TASK GOAL
When you transcribe the entries, reproduce every character and exclude the images.

DATA EXCERPTS
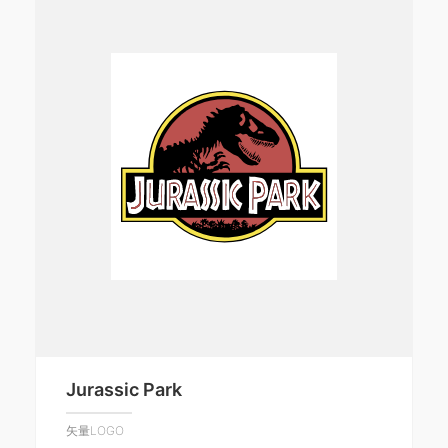
Jurassic Park
矢量LOGO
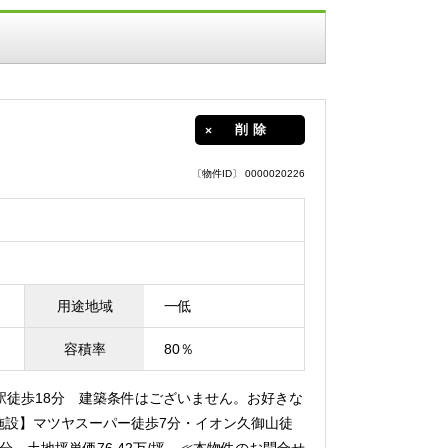
削除
〔物件ID〕 0000020226
用途地域
一低
容積率
80％
田駅徒歩18分 建築条件はございません。お好きな
施設】マツヤスーパー徒歩7分・イオン久御山徒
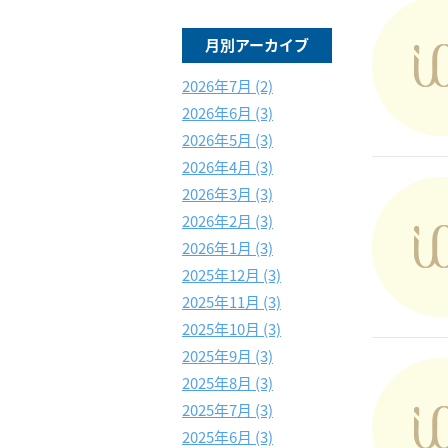
月別アーカイブ
2026年7月 (2)
2026年6月 (3)
2026年5月 (3)
2026年4月 (3)
2026年3月 (3)
2026年2月 (3)
2026年1月 (3)
2025年12月 (3)
2025年11月 (3)
2025年10月 (3)
2025年9月 (3)
2025年8月 (3)
2025年7月 (3)
2025年6月 (3)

RESULT BELOW
Jurassic Park
矢量LOGO
削除
〔物件ID〕 0000020226
用途地域
一低
容積率
80％
田駅徒歩18分 建築条件はございません。お好きな
施設】マツヤスーパー徒歩7分・イオン久御山徒
月別アーカイブ
2026年7月 (2)
2026年6月 (3)
2026年5月 (3)
2026年4月 (3)
2026年3月 (3)
2026年2月 (3)
2026年1月 (3)
2025年12月 (3)
2025年11月 (3)
2025年10月 (3)
2025年9月 (3)
2025年8月 (3)
2025年7月 (3)
2025年6月 (3)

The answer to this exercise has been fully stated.